Text segment
Infection: Numerous medical studies in the United States and Europe, have consistently found no relationship between water birth and infections or an increase in admissions to special care nurseries. Citing the Vanderlaan et al. (2017b) meta analysis again, studies found lower odds of non-pneumonia infections with water birth compared to land birth. One observational study of 3,617 water births found more infections in the infants born on land, and fewer eye infections in the water birth group compared to the land group.
The bottom line for keeping infections at bay, during any birth but especially a water birth, is careful sanitation. Birthing pools and equipment should be completely sanitized prior to and after each use. Mama, do your research before choosing a caregiver or birthing center!
What Are the Benefits?
When you consider that water births are nearly always part of a natural childbirth regiment (in other words, the mother is giving birth without the aid of drugs or an epidural), it stands to reason that pain reduction is a big drawing point. But how much does hydrotherapy actually help with labor pain?
I’ll draw on my personal experience. My first water birth was with my fourth baby in 2010. I’d previously had one hospital birth with an epidural, one completely natural birth at a hospital, and one home birth. With all three births, I’d experienced severe back pain during labor and postpartum recover.
My fourth pregnancy and birth were by far my most difficult. I labored more than 12 hours, in and out of the birthing pool, before our son was finally born. Although the delivery was long and difficult, I found that laboring in warm water significantly calmed the pain in my lower back.
When our fifth child was born, in 2013, I opted to deliver in water again without hesitation. This time, the birth was textbook. In just six hours, our son was delivered in the birthing pool, healthy and strong. Although it was my fifth birth and I was in my early 30s, my lower back pain during and after birth remained at an all time low.
Women’s birthing experiences and studies both conclude that water birth can potentially provide the following benefits:
- Less pain and reduced need for anesthesia during labor.
- Decreased duration of labor.
- Reduced perineal trauma or tearing.
- Conserved energy and increased feelings of calmness.
- Increased sense of control and satisfaction with the birth.
I experience all of the above and many of the benefits with hydrotherapy alone.
Of course, every woman’s experience will be unique and while certainly not guaranteed, these benefits are widely reported as common with water births.

Stored data

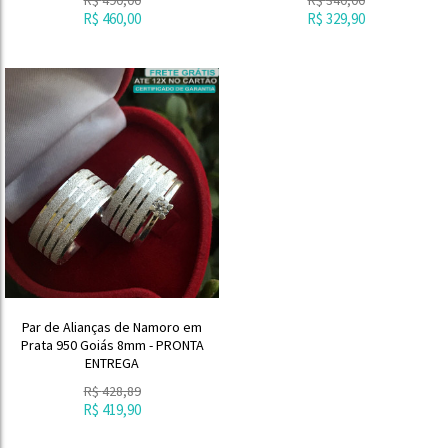
R$
460,00
R$
329,90
Par de Alianças de Namoro em
Prata 950 Goiás 8mm - PRONTA
ENTREGA
R$
428,89
R$
419,90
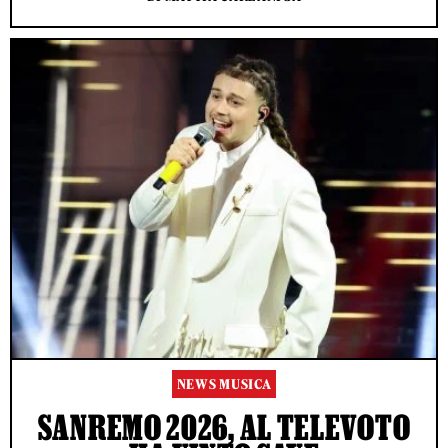
NEWS MUSICA
SANREMO 2026, AL TELEVOTO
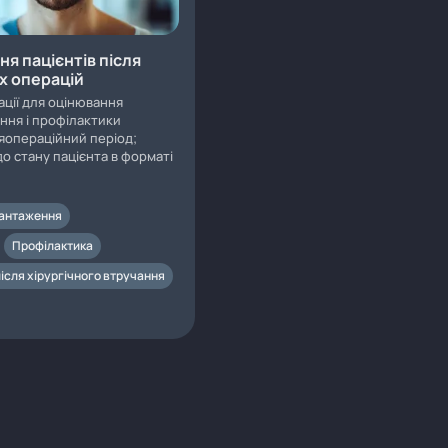
ня пацієнтів після
х операцій
ації для оцінювання
ння і профілактики
ляопераційний період;
о стану пацієнта в форматі
вантаження
Профілактика
ісля хірургічного втручання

What is being asked
According to the water birth text, how many water births did the observational study on infections include?

Task response
3,617 water births.